There is not the subject of that sentence (though as a word being named, it’s the subject of this sentence). The subject is plans. Revised:
And despite [Chuck] Todd’s pushback, there appear to be no plans to change course with this hire.
Better still would be for NBC to rescind this hiring.

Related reading
All OCA How to improve writing posts (Pinboard)

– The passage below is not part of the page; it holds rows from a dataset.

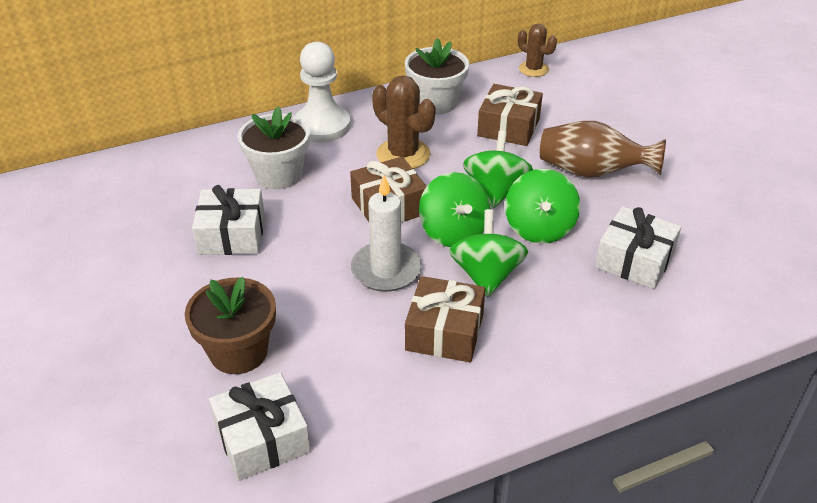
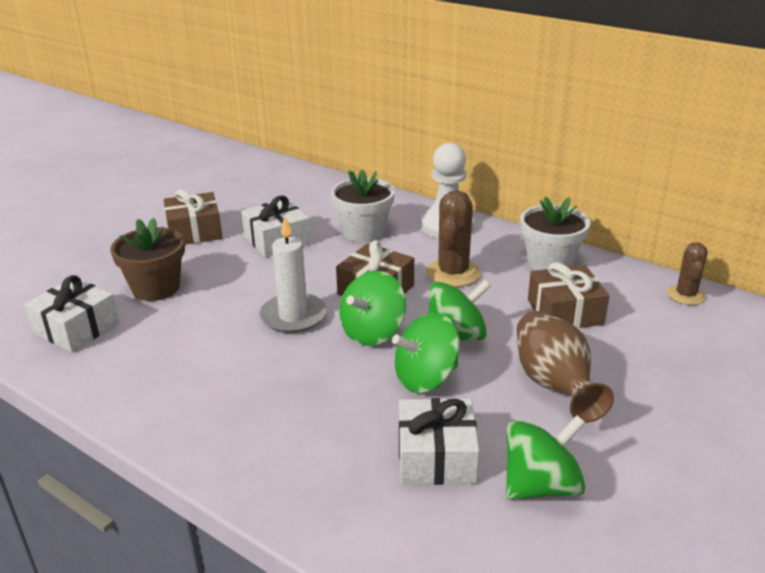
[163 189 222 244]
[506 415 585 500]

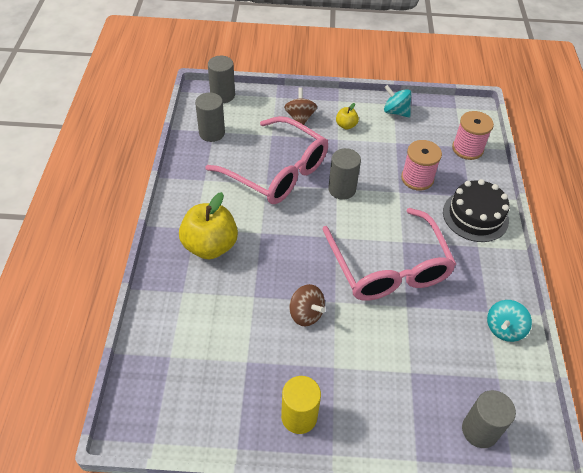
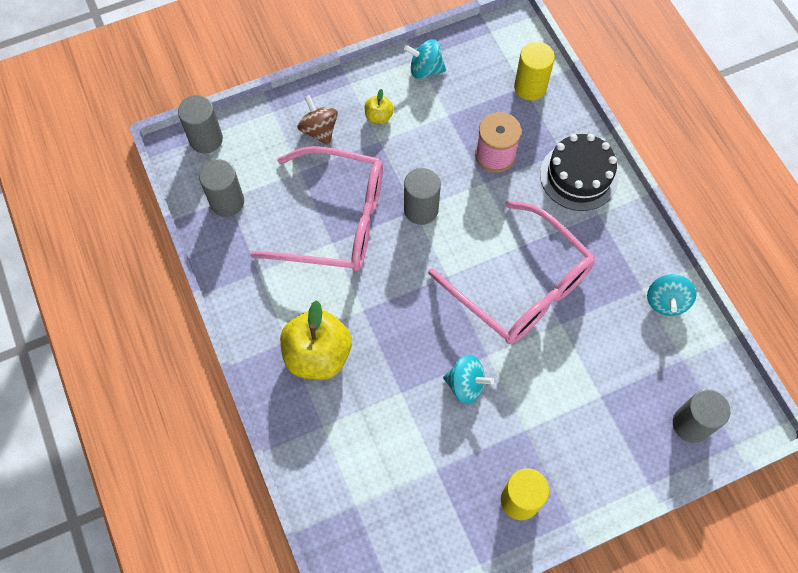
[443 355 494 404]
[514 42 555 101]

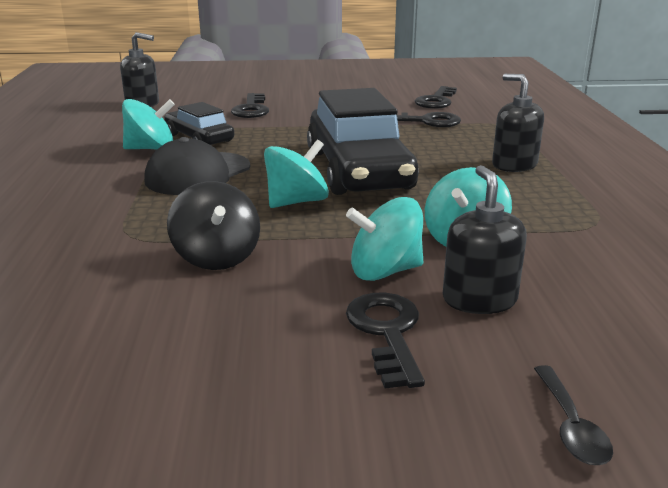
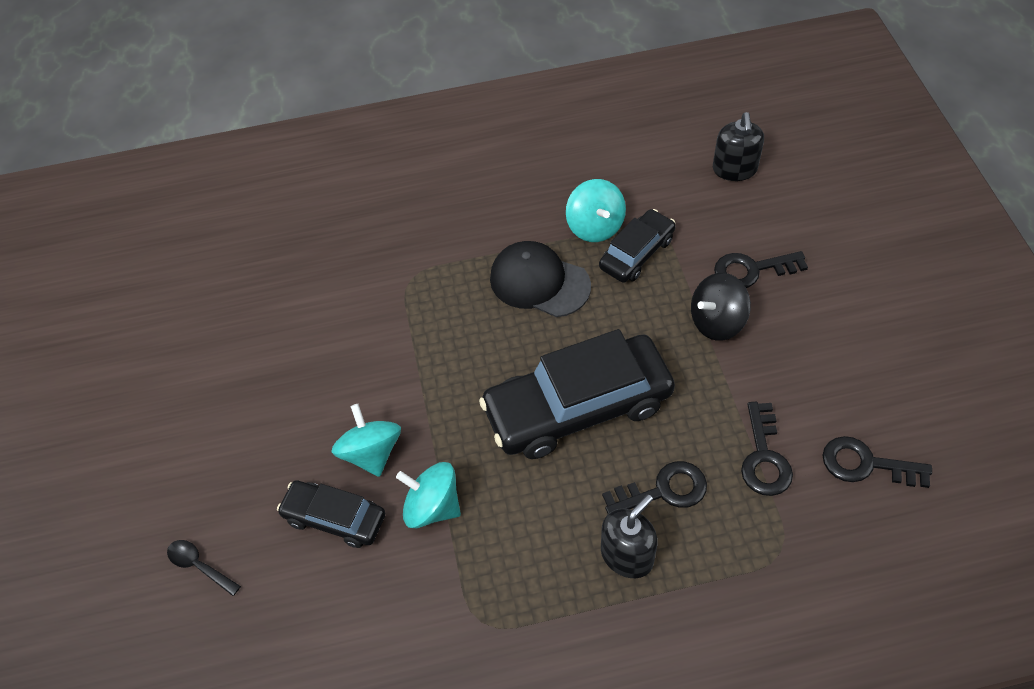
[691 273 751 341]
[264 140 329 208] (first image)
[602 461 707 514]
[277 480 385 548]
[167 540 241 596]

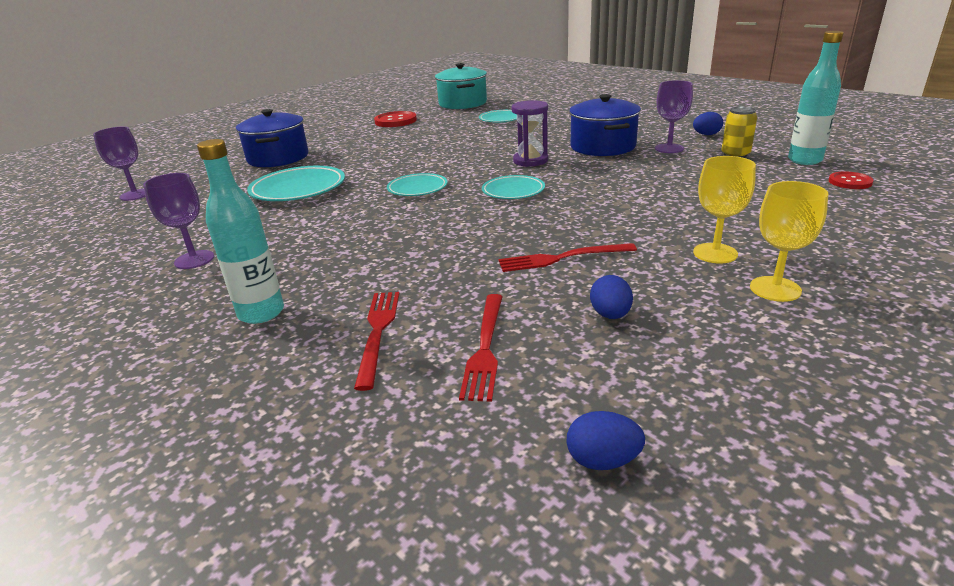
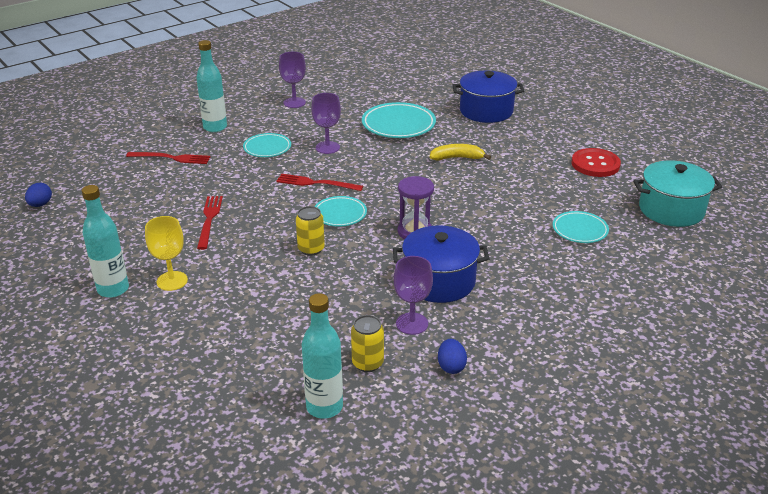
[311 93 341 154]
[243 133 291 157]
[276 174 363 191]
[590 275 633 319] (first image)
[82 185 129 298]
[829 171 874 189] (first image)
[296 206 325 256]
[430 144 491 160]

[This post is no. 120 in a series dedicated to improving stray bits of public prose.]

Buttonholes

Not long after posting a Garment District tax photograph this morning, I happened to read a New York Times obituary (gift link) for the tailor Martin Greenfield:

The traditionalism of the shop’s techniques is embodied by several century-old buttonhole-cutting machines still in use. A year ago this month, a rusted dial on one of the contraptions indicated that it had cut about 1,074,000,000 buttonholes.
*

That number does seem dubious. A machine operating for a century would have cut 10,740,000 buttonholes a year. With a six-day workweek, that’s roughly 30,500 buttonholes a day. With an eight-hour workday, that’s 3812 buttonholes an hour, or sixty-three a minute. And even if the machine were running around the clock, that’d be twenty-one buttonholes a minute.

*

March 26: I wrote to the Times and received a reply with a photograph. Yes, 1,074,000,000 buttonholes. And the machines may be well over a century old.